**DATASET ENTRIES**:
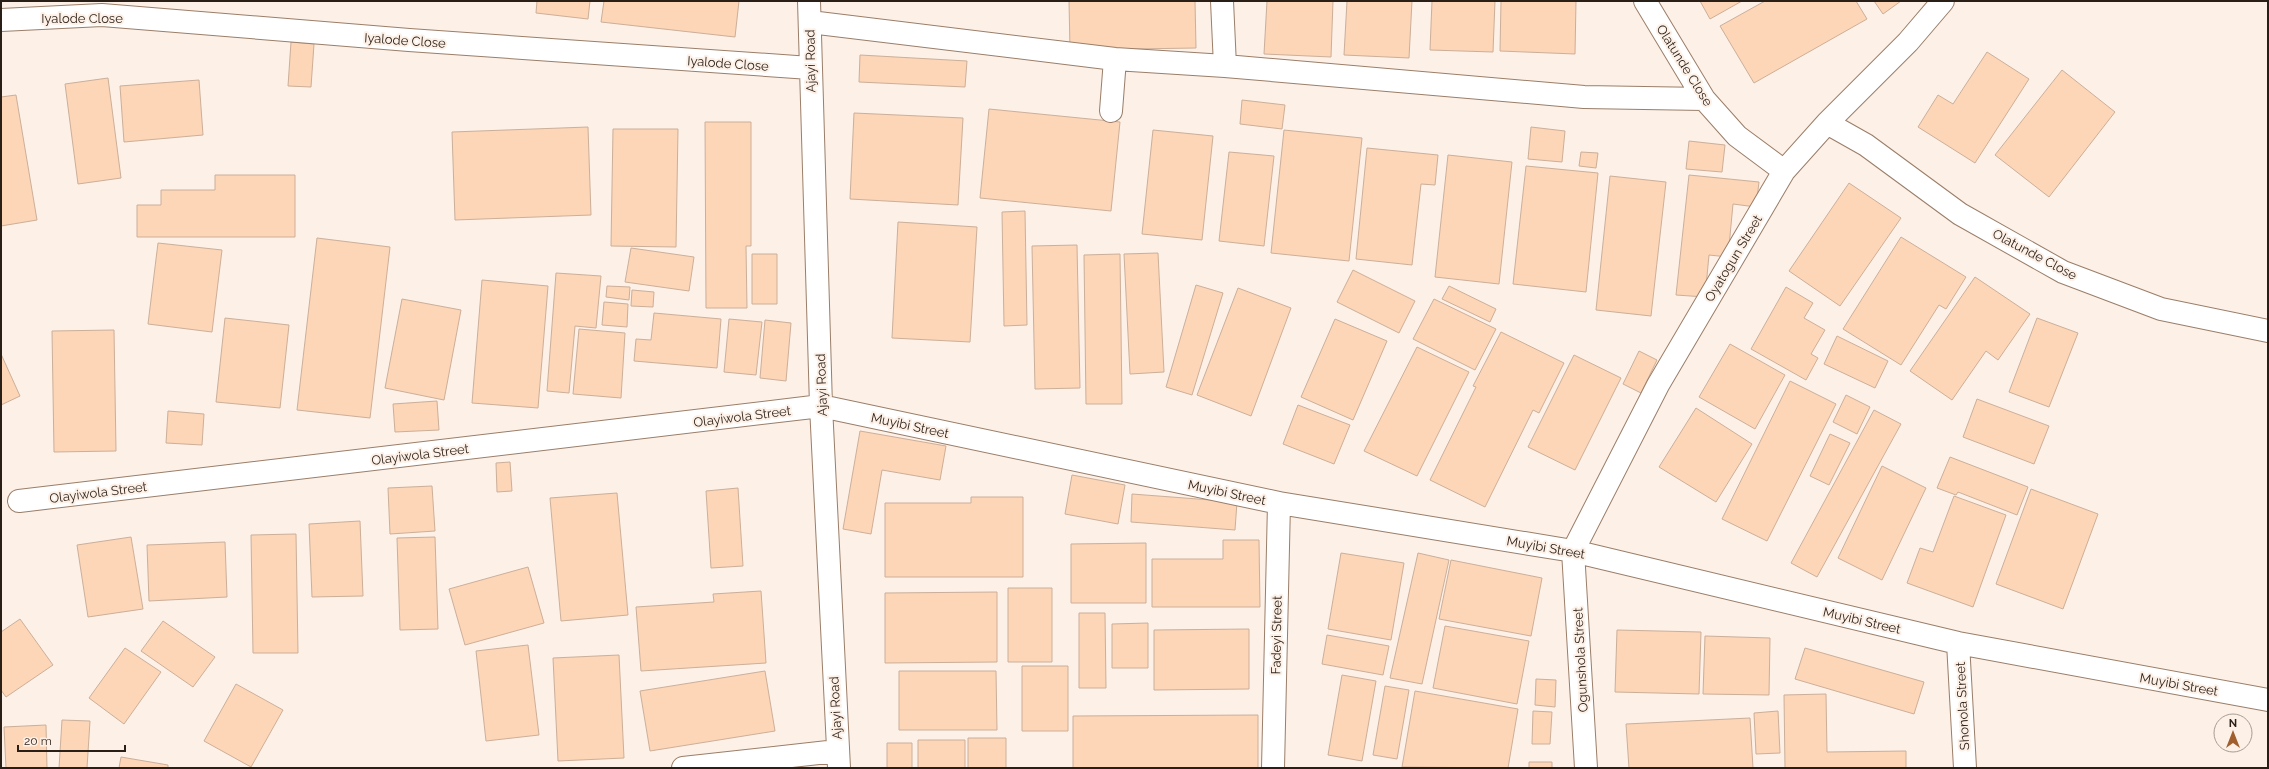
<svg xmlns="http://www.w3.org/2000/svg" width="2269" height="769" viewBox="0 0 2269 769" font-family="Raleway,sans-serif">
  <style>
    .building { fill: #fdd5b7; stroke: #ccaf99 }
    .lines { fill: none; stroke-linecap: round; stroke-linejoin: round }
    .minor-casing { stroke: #9a7e69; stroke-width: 24 }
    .minor { stroke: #fff; stroke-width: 22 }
    .labels { text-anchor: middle; stroke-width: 4; stroke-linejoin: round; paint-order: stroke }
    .street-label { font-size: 13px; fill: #2a1f16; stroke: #fdf0e7 }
  </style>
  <rect width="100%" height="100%" fill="#fdf0e7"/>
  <path class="building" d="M 537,1 L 590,1 L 588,19 L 536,13 Z
    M 604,1 L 739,1 L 735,37 L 601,22 Z
    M 1069,1 L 1195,1 L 1196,48 L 1070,50 Z
    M 1267,1 L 1333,1 L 1331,57 L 1264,54 Z
    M 1347,1 L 1412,1 L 1409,58 L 1344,55 Z
    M 1432,1 L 1495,1 L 1493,52 L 1430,50 Z
    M 1501,1 L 1576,1 L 1575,54 L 1500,51 Z
    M 1700,1 L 1742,1 L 1710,19 Z
    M 1765,1 L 1856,1 L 1867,19 L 1754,83 L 1720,26 Z
    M 1874,1 L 1901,1 L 1883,14 Z
    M 291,42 L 314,44 L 311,87 L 288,86 Z
    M 1987,52 L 2029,79 L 1975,163 L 1918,127 L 1938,95 L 1953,104 Z
    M 860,55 L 967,61 L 965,87 L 859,82 Z
    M 2062,70 L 2115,112 L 2049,197 L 1995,155 Z
    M 108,78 L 121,178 L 78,184 L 65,84 Z
    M 199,80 L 203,135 L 124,142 L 120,86 Z
    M 16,95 L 37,220 L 1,226 L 1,97 Z
    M 1242,100 L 1285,105 L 1282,129 L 1240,124 Z
    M 989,109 L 1120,122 L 1111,211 L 980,198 Z
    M 854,113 L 963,118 L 958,205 L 850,199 Z
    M 705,122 L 751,122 L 751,246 L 746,246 L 747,308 L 706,308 Z
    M 588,127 L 591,215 L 455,220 L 452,132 Z
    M 1531,127 L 1565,131 L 1562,162 L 1528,159 Z
    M 613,129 L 678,129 L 676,247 L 611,246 Z
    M 1153,130 L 1213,136 L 1202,240 L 1142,234 Z
    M 1284,130 L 1362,138 L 1349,261 L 1271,253 Z
    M 1689,141 L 1725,145 L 1722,172 L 1686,169 Z
    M 1367,148 L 1438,155 L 1435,185 L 1421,184 L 1412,265 L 1356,259 Z
    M 1229,152 L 1274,156 L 1264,246 L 1219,241 Z
    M 1581,152 L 1598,153 L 1596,168 L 1579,166 Z
    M 1448,155 L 1512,162 L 1499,284 L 1435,277 Z
    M 1526,166 L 1598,173 L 1586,292 L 1513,284 Z
    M 215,175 L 295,175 L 295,237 L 137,237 L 137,205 L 161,205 L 161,190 L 215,190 Z
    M 1689,175 L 1759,182 L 1756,207 L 1733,204 L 1728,257 L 1709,255 L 1705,297 L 1676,295 Z
    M 1610,176 L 1666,182 L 1651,316 L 1596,310 Z
    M 1849,183 L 1901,218 L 1840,306 L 1789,271 Z
    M 1025,211 L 1027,325 L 1004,326 L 1002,212 Z
    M 898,222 L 977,227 L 970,342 L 892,338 Z
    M 1901,237 L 1966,277 L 1946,309 L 1939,305 L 1901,365 L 1843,329 Z
    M 317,238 L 390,247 L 370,418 L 297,410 Z
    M 158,243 L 222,250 L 212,332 L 148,324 Z
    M 1077,245 L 1080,388 L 1035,389 L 1032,246 Z
    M 631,248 L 694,257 L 689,291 L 625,282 Z
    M 1158,253 L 1164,372 L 1130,374 L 1124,254 Z
    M 752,254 L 777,254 L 777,304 L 752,304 Z
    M 1120,254 L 1122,404 L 1086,404 L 1084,255 Z
    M 1353,270 L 1415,301 L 1399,333 L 1337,302 Z
    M 556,273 L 601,276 L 596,328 L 575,326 L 569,393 L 547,391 Z
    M 1975,277 L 2030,314 L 1998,360 L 1986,351 L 1952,400 L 1910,371 Z
    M 482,280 L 548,286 L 538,408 L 472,403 Z
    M 1196,285 L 1223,293 L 1192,395 L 1166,387 Z
    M 607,286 L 630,287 L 629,300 L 606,297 Z
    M 1449,286 L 1496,309 L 1490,322 L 1442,299 Z
    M 1786,287 L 1813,303 L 1804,318 L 1825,330 L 1811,354 L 1818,358 L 1806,380 L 1751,349 Z
    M 1238,288 L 1291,308 L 1251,416 L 1197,395 Z
    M 632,290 L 654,292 L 653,307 L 631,306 Z
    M 402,299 L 461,310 L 444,400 L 385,388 Z
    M 1434,299 L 1496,329 L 1475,370 L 1413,339 Z
    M 604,302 L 628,304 L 627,327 L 602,325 Z
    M 654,313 L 721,319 L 717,368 L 634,361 L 636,339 L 651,340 Z
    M 225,318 L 289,325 L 280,408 L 216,402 Z
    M 2037,318 L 2078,333 L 2049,407 L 2009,392 Z
    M 729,319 L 762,322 L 756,375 L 724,372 Z
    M 1335,319 L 1387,341 L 1353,420 L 1301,397 Z
    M 765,320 L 791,323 L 786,381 L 760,378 Z
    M 579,329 L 625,333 L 621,398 L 573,394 Z
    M 114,330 L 116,451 L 54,452 L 52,331 Z
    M 1501,332 L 1564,363 L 1539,413 L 1533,410 L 1485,507 L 1430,480 L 1476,387 L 1473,386 Z
    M 1837,336 L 1888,361 L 1875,388 L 1824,364 Z
    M 1730,344 L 1785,375 L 1755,429 L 1699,397 Z
    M 1417,347 L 1469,372 L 1417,476 L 1364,451 Z
    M 1639,351 L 1657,360 L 1641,393 L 1623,384 Z
    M 1,354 L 20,396 L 1,405 Z
    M 1574,355 L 1621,378 L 1575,470 L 1528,447 Z
    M 1790,381 L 1836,404 L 1767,541 L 1722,519 Z
    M 1846,395 L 1870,407 L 1857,434 L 1833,422 Z
    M 1977,399 L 2049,426 L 2034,464 L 1963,437 Z
    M 437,401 L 439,430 L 395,432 L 393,404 Z
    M 1298,405 L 1350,425 L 1334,464 L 1283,444 Z
    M 1696,408 L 1752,444 L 1716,502 L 1659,467 Z
    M 1874,410 L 1901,424 L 1817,577 L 1791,563 Z
    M 168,411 L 204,414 L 202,445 L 166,443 Z
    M 860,431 L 946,446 L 940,480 L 882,470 L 871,534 L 843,529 Z
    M 1830,434 L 1850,443 L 1829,485 L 1810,476 Z
    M 1950,457 L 2028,487 L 2017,515 L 1958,492 L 1956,495 L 1937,488 Z
    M 510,462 L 512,491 L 497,492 L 496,463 Z
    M 1882,466 L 1926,488 L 1882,580 L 1838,558 Z
    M 1072,475 L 1125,485 L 1118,524 L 1065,514 Z
    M 432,486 L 435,531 L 390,534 L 388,488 Z
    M 738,488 L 743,566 L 711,568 L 706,491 Z
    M 2031,489 L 2098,514 L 2063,609 L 1996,584 Z
    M 617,493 L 628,615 L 561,621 L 550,498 Z
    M 1132,494 L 1237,502 L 1235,530 L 1131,522 Z
    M 1954,496 L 2006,515 L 1973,607 L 1907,583 L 1920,548 L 1933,552 Z
    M 971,497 L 1023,497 L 1023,577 L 885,577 L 885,503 L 971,503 Z
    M 360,521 L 363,596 L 312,597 L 309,524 Z
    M 296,534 L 298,653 L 253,653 L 251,535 Z
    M 131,537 L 143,609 L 88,617 L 77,545 Z
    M 435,537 L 438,629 L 400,630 L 397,538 Z
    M 1223,540 L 1259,540 L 1260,607 L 1152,607 L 1152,559 L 1223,559 Z
    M 225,542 L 227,597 L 149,601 L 147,545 Z
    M 1146,543 L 1146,603 L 1071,603 L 1071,544 Z
    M 1341,553 L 1404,563 L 1391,640 L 1328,629 Z
    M 1418,553 L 1449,560 L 1422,684 L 1390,678 Z
    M 1451,560 L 1542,578 L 1531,636 L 1439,619 Z
    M 528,567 L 544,623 L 465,645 L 449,589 Z
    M 1008,588 L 1052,588 L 1052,662 L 1008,662 Z
    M 761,591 L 766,663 L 641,671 L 636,607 L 714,602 L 713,594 Z
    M 997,592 L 997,662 L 885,663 L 885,593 Z
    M 1079,613 L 1105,613 L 1106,688 L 1079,688 Z
    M 20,619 L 53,665 L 6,697 L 1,690 L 1,632 Z
    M 163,621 L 215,657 L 193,687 L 141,651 Z
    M 1148,623 L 1148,668 L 1112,668 L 1112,624 Z
    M 1445,626 L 1529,641 L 1517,704 L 1433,688 Z
    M 1249,629 L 1249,689 L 1154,690 L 1154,630 Z
    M 1617,630 L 1701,632 L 1699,694 L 1615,692 Z
    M 1327,635 L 1389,646 L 1383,675 L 1322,664 Z
    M 1705,636 L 1770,638 L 1769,695 L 1703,694 Z
    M 528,645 L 539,735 L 486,741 L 476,651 Z
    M 125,648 L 161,672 L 124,724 L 89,698 Z
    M 1805,648 L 1924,682 L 1914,714 L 1795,679 Z
    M 619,655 L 624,758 L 558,761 L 553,658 Z
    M 1022,666 L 1068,666 L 1068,731 L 1022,731 Z
    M 765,671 L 775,731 L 650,751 L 640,691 Z
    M 899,671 L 996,671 L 997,730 L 899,730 Z
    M 1342,675 L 1376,681 L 1362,761 L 1328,755 Z
    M 1536,679 L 1556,680 L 1555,707 L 1535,705 Z
    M 236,684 L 283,710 L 251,767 L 204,741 Z
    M 1385,686 L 1409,690 L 1397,759 L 1373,755 Z
    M 1415,691 L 1518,709 L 1508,768 L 1402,767 Z
    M 1826,694 L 1827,752 L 1906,751 L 1906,768 L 1785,768 L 1784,695 Z
    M 1533,711 L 1552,712 L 1550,744 L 1532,744 Z
    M 1778,711 L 1780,753 L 1756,754 L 1754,713 Z
    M 1258,715 L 1258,768 L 1073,768 L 1073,716 Z
    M 1750,718 L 1753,768 L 1629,768 L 1626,724 Z
    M 62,720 L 90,721 L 87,768 L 59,768 Z
    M 46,725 L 47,768 L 6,768 L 4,727 Z
    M 968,738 L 1006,738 L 1006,768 L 968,768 Z
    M 918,740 L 965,740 L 965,768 L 918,768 Z
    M 887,743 L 912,743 L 912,768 L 887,768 Z
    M 121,757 L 168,765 L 168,768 L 119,768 Z
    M 1529,762 L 1552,762 L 1552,768 L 1529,768 Z"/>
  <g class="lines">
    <g class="minor-casing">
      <path id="minor" d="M 809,1 L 821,406 L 839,768
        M 1222,1 L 1225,66
        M 1645,1 L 1704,99 L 1737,136 L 1784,171
        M 1,20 L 102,15 L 409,40 L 810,68
        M 810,22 L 1115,59 L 1225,66 L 1584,97 L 1704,99
        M 1111,111 L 1115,59
        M 1827,123 L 1866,145 L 1960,214 L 2063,272 L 2161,309 L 2268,331
        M 19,501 L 821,406 L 1279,503 L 1573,551 L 1958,643 L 2268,700
        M 1958,643 L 1965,768
        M 683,768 L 837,751
        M 1273,768 L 1279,503
        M 1586,768 L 1573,551 L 1658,385 L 1784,171 L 1827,123 L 1908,42 L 1943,1"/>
    </g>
    <use href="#minor" class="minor"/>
  </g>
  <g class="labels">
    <g class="street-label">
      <text x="82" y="23">Iyalode Close</text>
      <text transform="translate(405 40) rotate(4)" y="5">Iyalode Close</text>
      <text transform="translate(810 61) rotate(-91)" y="5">Ajayi Road</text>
      <text transform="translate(728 63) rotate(4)" y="5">Iyalode Close</text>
      <text transform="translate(1685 65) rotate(58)" y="5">Olatunde Close</text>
      <text transform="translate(2035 254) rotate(28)" y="5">Olatunde Close</text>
      <text transform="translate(1733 258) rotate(-59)" y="5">Oyatogun Street</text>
      <text transform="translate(821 385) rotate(-92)" y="5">Ajayi Road</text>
      <text transform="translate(742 416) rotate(-7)" y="5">Olayiwola Street</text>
      <text transform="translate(910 425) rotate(12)" y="5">Muyibi Street</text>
      <text transform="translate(420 454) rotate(-7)" y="5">Olayiwola Street</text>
      <text transform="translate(98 492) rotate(-7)" y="5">Olayiwola Street</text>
      <text transform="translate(1227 492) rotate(12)" y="5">Muyibi Street</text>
      <text transform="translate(1546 547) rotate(10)" y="5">Muyibi Street</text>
      <text transform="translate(1862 620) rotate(13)" y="5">Muyibi Street</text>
      <text transform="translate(1276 635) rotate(-89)" y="5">Fadeyi Street</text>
      <text transform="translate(1580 660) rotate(-93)" y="5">Ogunshola Street</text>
      <text transform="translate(2179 684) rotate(10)" y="5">Muyibi Street</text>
      <text transform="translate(1962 706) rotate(-93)" y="5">Shonola Street</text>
      <text transform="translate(835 708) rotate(-93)" y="5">Ajayi Road</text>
    </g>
  </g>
  <rect width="2269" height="769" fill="none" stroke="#2a1f16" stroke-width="4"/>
  <g transform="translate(2233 733)"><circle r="19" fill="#fdf0e7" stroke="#a99c93"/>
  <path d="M0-3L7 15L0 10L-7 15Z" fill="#a25f2e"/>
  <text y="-6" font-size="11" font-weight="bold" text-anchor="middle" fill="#2a1f16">N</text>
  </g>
  <path d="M18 745v6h107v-6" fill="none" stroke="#2a1f16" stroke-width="2"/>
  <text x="24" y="745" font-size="12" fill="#2a1f16" stroke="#fdf0e7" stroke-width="3" paint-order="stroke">20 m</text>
</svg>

**WHAT THE EXERCISE ASKS**: Your answer should consist of each line above in which "lines" appears.

**ANSWER BOX**:
    .lines { fill: none; stroke-linecap: round; stroke-linejoin: round }
  <g class="lines">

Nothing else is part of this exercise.